[Provided passage Boundary: Start]

⇐ ⇒

[CF-metadata] time as ISO strings

From: Seth McGinnis <mcginnis>
Date: Fri, 22 Oct 2010 14:03:04 -0600

I agree completely. Using ISO date strings as an encoding for time coordinates
sounds terrible to me, doubly so if you consider that they would have to be
not-quite-ISO in order to accommodate non-Gregorian calendars.

That said, I also agree that it would be great if netcdf tools all knew how to
translate numeric time coordinates into ISO strings. (And translate from
string back to number, I suppose, but for me, human-readable output is the
important thing.)

At the start of this thread, I would have argued that it would be nice to have
an official spec for including a corresponding set of date strings as
ancillary/convenience metadata, but at this point, I think that best practice
can be summarized as simply "match what 'ncdump -t' does". (With perhaps the
addendum that people are likely to infer precision based on which fields are
present, so format accordingly.)

Cheers,

--Seth


On Thu, 21 Oct 2010 21:06:23 -0400
 Steve Hankin <Steven.C.Hankin at noaa.gov> wrote:
> Hi Jon, Benno, John and other pals,
>
>Since this email thread already contains an element of informal voting I'll
>cast my ballot: CF is a better standard *WITHOUT *admitting ISO date strings
>as an encoding for time coordinates. My opinion is is based upon this
>outlook:
>
> * '/To create quality software, the ability to say "no" is usually
> far more important than the ability to say "yes."/'
> (http://queue.acm.org/detail.cfm?id=1142044)
>
>Bloat and run away complexity are a continual threat to the quality of a
>standard as it evolves. I'd argue that the measure of whether a new feature
>deserves inclusion should be whether it adds useful new functionality and does
>so in a manner that is "clean" -- preserving the consistency and simplicity of
>the standard to the degree feasible.
>
> * Introducing ISO strings as coordinates adds no encoding power to
> CF. It raises issues of precision but then fails to address them
> adequately. (In fact it imports a host of ambiguities about
> interpretation of precision as Jon pointed out to us in the
> "metadata" versus "positioning" debate.)
> * It fails the test of consistency, since it is not applicable to
> virtually identical precision issues that exist for latitude,
> longitude and vertical coordinates.

[Provided passage Boundary: End]
[Exercise data Boundary: Start]

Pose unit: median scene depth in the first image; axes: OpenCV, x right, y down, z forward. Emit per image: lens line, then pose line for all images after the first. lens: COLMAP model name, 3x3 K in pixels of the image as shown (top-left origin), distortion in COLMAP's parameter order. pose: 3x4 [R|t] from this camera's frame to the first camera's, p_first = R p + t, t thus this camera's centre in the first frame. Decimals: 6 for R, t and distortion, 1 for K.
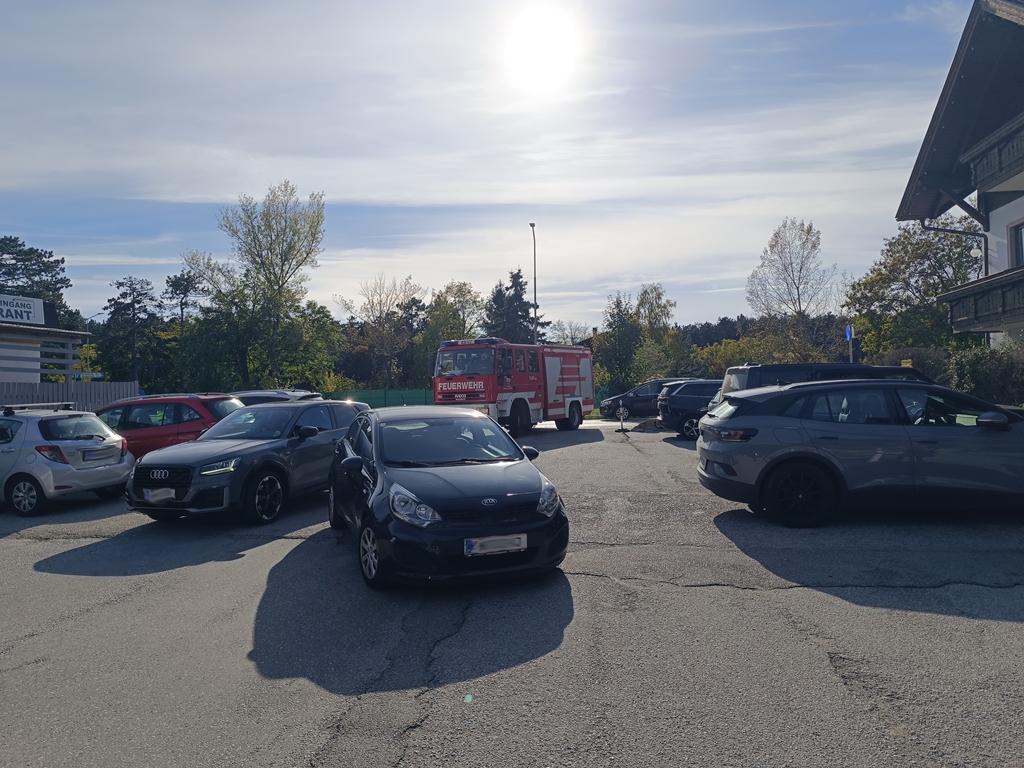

[Exercise data Boundary: End]

Directions for this task
Print the part of the ISO time strings thread that begins with "I agree completely." and stops after "accommodate non-Gregorian calendars.", word for word.

Output for this exercise
I agree completely. Using ISO date strings as an encoding for time coordinates
sounds terrible to me, doubly so if you consider that they would have to be
not-quite-ISO in order to accommodate non-Gregorian calendars.